Desa Maureen
Chakram meninggalkan mobil di desa yang berada di daerah bawah yang masih bisa dilalui oleh kendaraan motor. Bersama dengan Armansyah, keduanya berjalan menyusuri jalanan yang semakin menanjak. Beberapa kali, Chakran dan Armansyah harus beristirahat untuk mengambil nafas, baru kemudian mereka kembali melanjutkan perjalanan. Dengan pandangan tidak tega, Chakram melihat pada laki-laki tua yang berjalan bersamanya itu. Nafas Armansyah terdengar di telinganya, yang menunjukkan jika laki-laki itu sangat kepayahan.

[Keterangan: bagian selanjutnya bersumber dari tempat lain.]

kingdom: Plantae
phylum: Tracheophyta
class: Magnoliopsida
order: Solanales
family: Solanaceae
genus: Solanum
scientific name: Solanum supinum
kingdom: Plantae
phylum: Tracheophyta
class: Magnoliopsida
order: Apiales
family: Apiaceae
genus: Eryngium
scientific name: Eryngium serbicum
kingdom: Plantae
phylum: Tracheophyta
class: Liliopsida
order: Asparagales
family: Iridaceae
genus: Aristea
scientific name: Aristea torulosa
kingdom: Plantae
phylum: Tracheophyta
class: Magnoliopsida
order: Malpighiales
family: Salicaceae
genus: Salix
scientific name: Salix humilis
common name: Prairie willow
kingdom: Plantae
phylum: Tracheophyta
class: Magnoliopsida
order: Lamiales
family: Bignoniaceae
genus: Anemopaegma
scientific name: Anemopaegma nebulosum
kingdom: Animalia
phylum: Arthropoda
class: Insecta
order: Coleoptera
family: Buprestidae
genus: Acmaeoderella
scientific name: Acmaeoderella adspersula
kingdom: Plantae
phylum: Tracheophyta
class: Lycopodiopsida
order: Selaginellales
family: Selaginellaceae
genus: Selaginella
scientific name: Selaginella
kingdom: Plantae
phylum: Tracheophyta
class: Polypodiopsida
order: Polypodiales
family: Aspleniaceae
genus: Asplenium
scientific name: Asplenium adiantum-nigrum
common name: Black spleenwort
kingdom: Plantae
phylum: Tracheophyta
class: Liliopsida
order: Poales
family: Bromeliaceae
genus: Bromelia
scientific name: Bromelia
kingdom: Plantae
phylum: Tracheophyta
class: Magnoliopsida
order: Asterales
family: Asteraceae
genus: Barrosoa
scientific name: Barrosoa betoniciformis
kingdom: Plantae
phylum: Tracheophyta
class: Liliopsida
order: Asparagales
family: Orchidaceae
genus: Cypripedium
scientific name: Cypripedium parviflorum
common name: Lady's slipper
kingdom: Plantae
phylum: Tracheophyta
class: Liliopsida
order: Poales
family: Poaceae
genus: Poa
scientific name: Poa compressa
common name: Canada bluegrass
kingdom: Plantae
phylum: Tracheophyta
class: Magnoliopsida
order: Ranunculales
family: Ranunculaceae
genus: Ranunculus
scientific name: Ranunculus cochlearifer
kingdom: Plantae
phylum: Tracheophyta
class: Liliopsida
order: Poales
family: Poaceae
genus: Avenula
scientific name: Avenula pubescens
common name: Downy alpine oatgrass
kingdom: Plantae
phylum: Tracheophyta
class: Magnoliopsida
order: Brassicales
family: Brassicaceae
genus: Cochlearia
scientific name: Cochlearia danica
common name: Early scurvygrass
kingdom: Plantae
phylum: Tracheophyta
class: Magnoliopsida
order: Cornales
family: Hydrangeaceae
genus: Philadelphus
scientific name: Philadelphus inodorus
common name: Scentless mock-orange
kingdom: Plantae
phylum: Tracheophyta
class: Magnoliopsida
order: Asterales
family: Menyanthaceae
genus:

"Apakah kita akan tetap meneruskan perjalanan ke atas Armansyah.. aku tidak tega melihat staminamu drop. dan tampak lemah..? Minumlah dulu..." Chakram memberikan air mineral pada laki-laki tua itu, dan dengan tatapan prihatin melihat pada Armansyah,
"Kita istirahat sebentar Chakram.., harap maklum saja nafas tua Chakram.. Ternyata aku memang sudah tidak semuda dan sekuat dulu.. Tenaga seperti ini saja kok masih punya ambisi untuk balas dendam..." laki-laki tua itu tersenyum masam.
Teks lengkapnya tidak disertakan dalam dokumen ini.